-------- DATA FOR REVIEW --------

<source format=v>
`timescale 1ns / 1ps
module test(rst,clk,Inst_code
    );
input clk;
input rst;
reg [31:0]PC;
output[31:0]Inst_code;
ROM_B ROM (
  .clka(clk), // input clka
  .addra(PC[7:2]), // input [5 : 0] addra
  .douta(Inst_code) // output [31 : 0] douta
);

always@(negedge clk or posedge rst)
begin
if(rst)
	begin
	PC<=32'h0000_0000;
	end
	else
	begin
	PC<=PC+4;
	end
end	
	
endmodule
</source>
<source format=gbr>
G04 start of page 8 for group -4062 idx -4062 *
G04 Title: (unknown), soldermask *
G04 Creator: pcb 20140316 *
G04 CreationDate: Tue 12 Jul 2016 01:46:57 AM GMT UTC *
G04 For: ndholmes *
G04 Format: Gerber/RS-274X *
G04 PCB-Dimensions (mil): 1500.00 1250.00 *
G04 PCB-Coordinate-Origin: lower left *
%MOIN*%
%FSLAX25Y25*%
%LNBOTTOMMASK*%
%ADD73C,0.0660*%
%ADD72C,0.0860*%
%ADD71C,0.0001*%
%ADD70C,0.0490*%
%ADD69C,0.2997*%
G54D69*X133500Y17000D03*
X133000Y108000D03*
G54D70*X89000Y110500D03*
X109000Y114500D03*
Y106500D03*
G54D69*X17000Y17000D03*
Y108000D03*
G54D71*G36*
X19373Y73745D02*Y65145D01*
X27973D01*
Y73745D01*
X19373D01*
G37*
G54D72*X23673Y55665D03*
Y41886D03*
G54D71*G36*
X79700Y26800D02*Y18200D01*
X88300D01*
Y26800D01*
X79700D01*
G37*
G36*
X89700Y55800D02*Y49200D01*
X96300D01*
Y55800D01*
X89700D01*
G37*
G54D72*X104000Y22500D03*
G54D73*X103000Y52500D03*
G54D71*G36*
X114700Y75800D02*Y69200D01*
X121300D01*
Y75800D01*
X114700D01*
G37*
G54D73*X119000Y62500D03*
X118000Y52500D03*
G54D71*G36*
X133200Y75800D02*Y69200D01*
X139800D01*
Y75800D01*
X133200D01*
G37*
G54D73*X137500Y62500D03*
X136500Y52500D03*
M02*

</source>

--------
-------- DATA FOR REVIEW --------

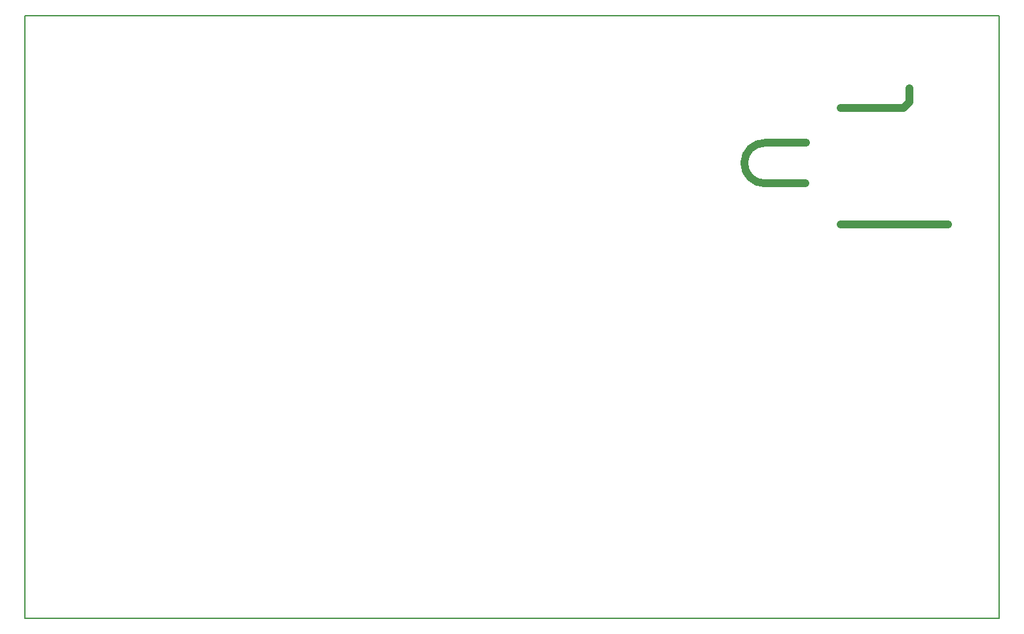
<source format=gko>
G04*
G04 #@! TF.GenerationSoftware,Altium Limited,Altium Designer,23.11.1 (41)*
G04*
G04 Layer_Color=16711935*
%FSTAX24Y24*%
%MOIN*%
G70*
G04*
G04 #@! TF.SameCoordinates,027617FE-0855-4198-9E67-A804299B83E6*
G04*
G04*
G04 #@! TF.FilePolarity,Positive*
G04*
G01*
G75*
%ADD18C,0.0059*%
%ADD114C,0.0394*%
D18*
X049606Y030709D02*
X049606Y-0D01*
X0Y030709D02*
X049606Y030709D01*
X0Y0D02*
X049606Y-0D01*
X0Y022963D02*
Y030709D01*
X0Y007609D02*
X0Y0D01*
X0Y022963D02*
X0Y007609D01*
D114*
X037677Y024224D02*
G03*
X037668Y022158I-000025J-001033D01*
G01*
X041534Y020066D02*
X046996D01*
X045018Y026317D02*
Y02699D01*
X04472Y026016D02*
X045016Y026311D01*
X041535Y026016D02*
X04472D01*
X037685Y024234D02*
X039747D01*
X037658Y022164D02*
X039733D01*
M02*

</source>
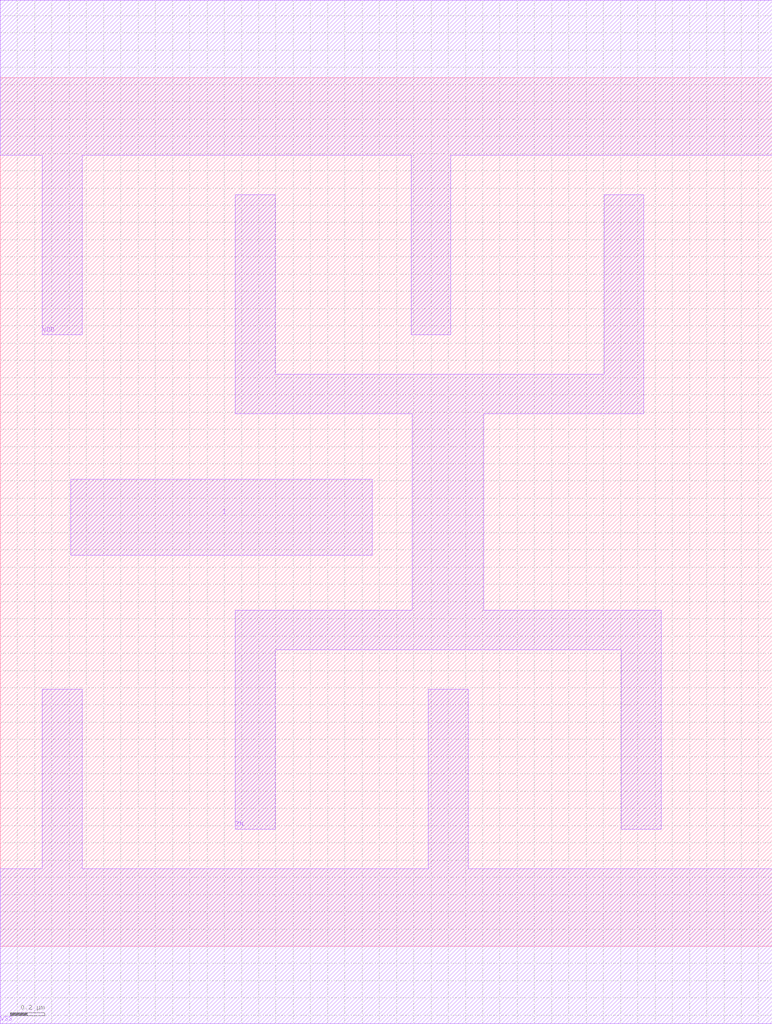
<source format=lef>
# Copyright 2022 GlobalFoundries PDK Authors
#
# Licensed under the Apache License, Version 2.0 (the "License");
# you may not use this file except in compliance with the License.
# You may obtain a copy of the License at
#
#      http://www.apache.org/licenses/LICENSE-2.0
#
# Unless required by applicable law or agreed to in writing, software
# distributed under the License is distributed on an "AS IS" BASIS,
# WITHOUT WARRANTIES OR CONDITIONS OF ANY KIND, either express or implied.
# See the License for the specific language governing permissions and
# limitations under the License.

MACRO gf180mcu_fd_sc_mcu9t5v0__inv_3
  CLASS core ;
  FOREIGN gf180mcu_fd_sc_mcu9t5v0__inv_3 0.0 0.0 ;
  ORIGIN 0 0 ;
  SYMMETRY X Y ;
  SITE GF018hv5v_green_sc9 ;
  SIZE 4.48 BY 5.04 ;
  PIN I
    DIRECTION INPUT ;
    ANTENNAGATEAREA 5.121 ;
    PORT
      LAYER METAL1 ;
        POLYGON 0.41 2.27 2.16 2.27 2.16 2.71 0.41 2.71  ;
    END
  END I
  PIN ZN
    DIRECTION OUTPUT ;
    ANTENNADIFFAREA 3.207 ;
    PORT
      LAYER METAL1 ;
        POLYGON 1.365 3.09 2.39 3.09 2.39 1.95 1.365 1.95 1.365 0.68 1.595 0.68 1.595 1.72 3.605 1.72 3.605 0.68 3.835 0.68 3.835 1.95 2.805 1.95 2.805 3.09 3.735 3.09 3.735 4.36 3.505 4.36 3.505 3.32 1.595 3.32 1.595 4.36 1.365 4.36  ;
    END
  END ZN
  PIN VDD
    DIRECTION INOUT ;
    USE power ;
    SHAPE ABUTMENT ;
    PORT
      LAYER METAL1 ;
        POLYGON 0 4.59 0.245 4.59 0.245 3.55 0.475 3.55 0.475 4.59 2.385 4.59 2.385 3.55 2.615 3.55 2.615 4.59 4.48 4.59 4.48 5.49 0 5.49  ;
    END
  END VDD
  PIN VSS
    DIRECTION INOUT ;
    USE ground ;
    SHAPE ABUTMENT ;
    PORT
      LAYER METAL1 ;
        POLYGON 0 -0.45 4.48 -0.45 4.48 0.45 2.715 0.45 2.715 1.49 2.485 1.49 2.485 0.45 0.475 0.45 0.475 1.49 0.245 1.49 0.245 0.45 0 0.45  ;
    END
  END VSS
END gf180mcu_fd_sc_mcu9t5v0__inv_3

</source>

--------

Your answer should be a single number: how many lines of the material contain the word "under".

(YOUR RESPONSE)
3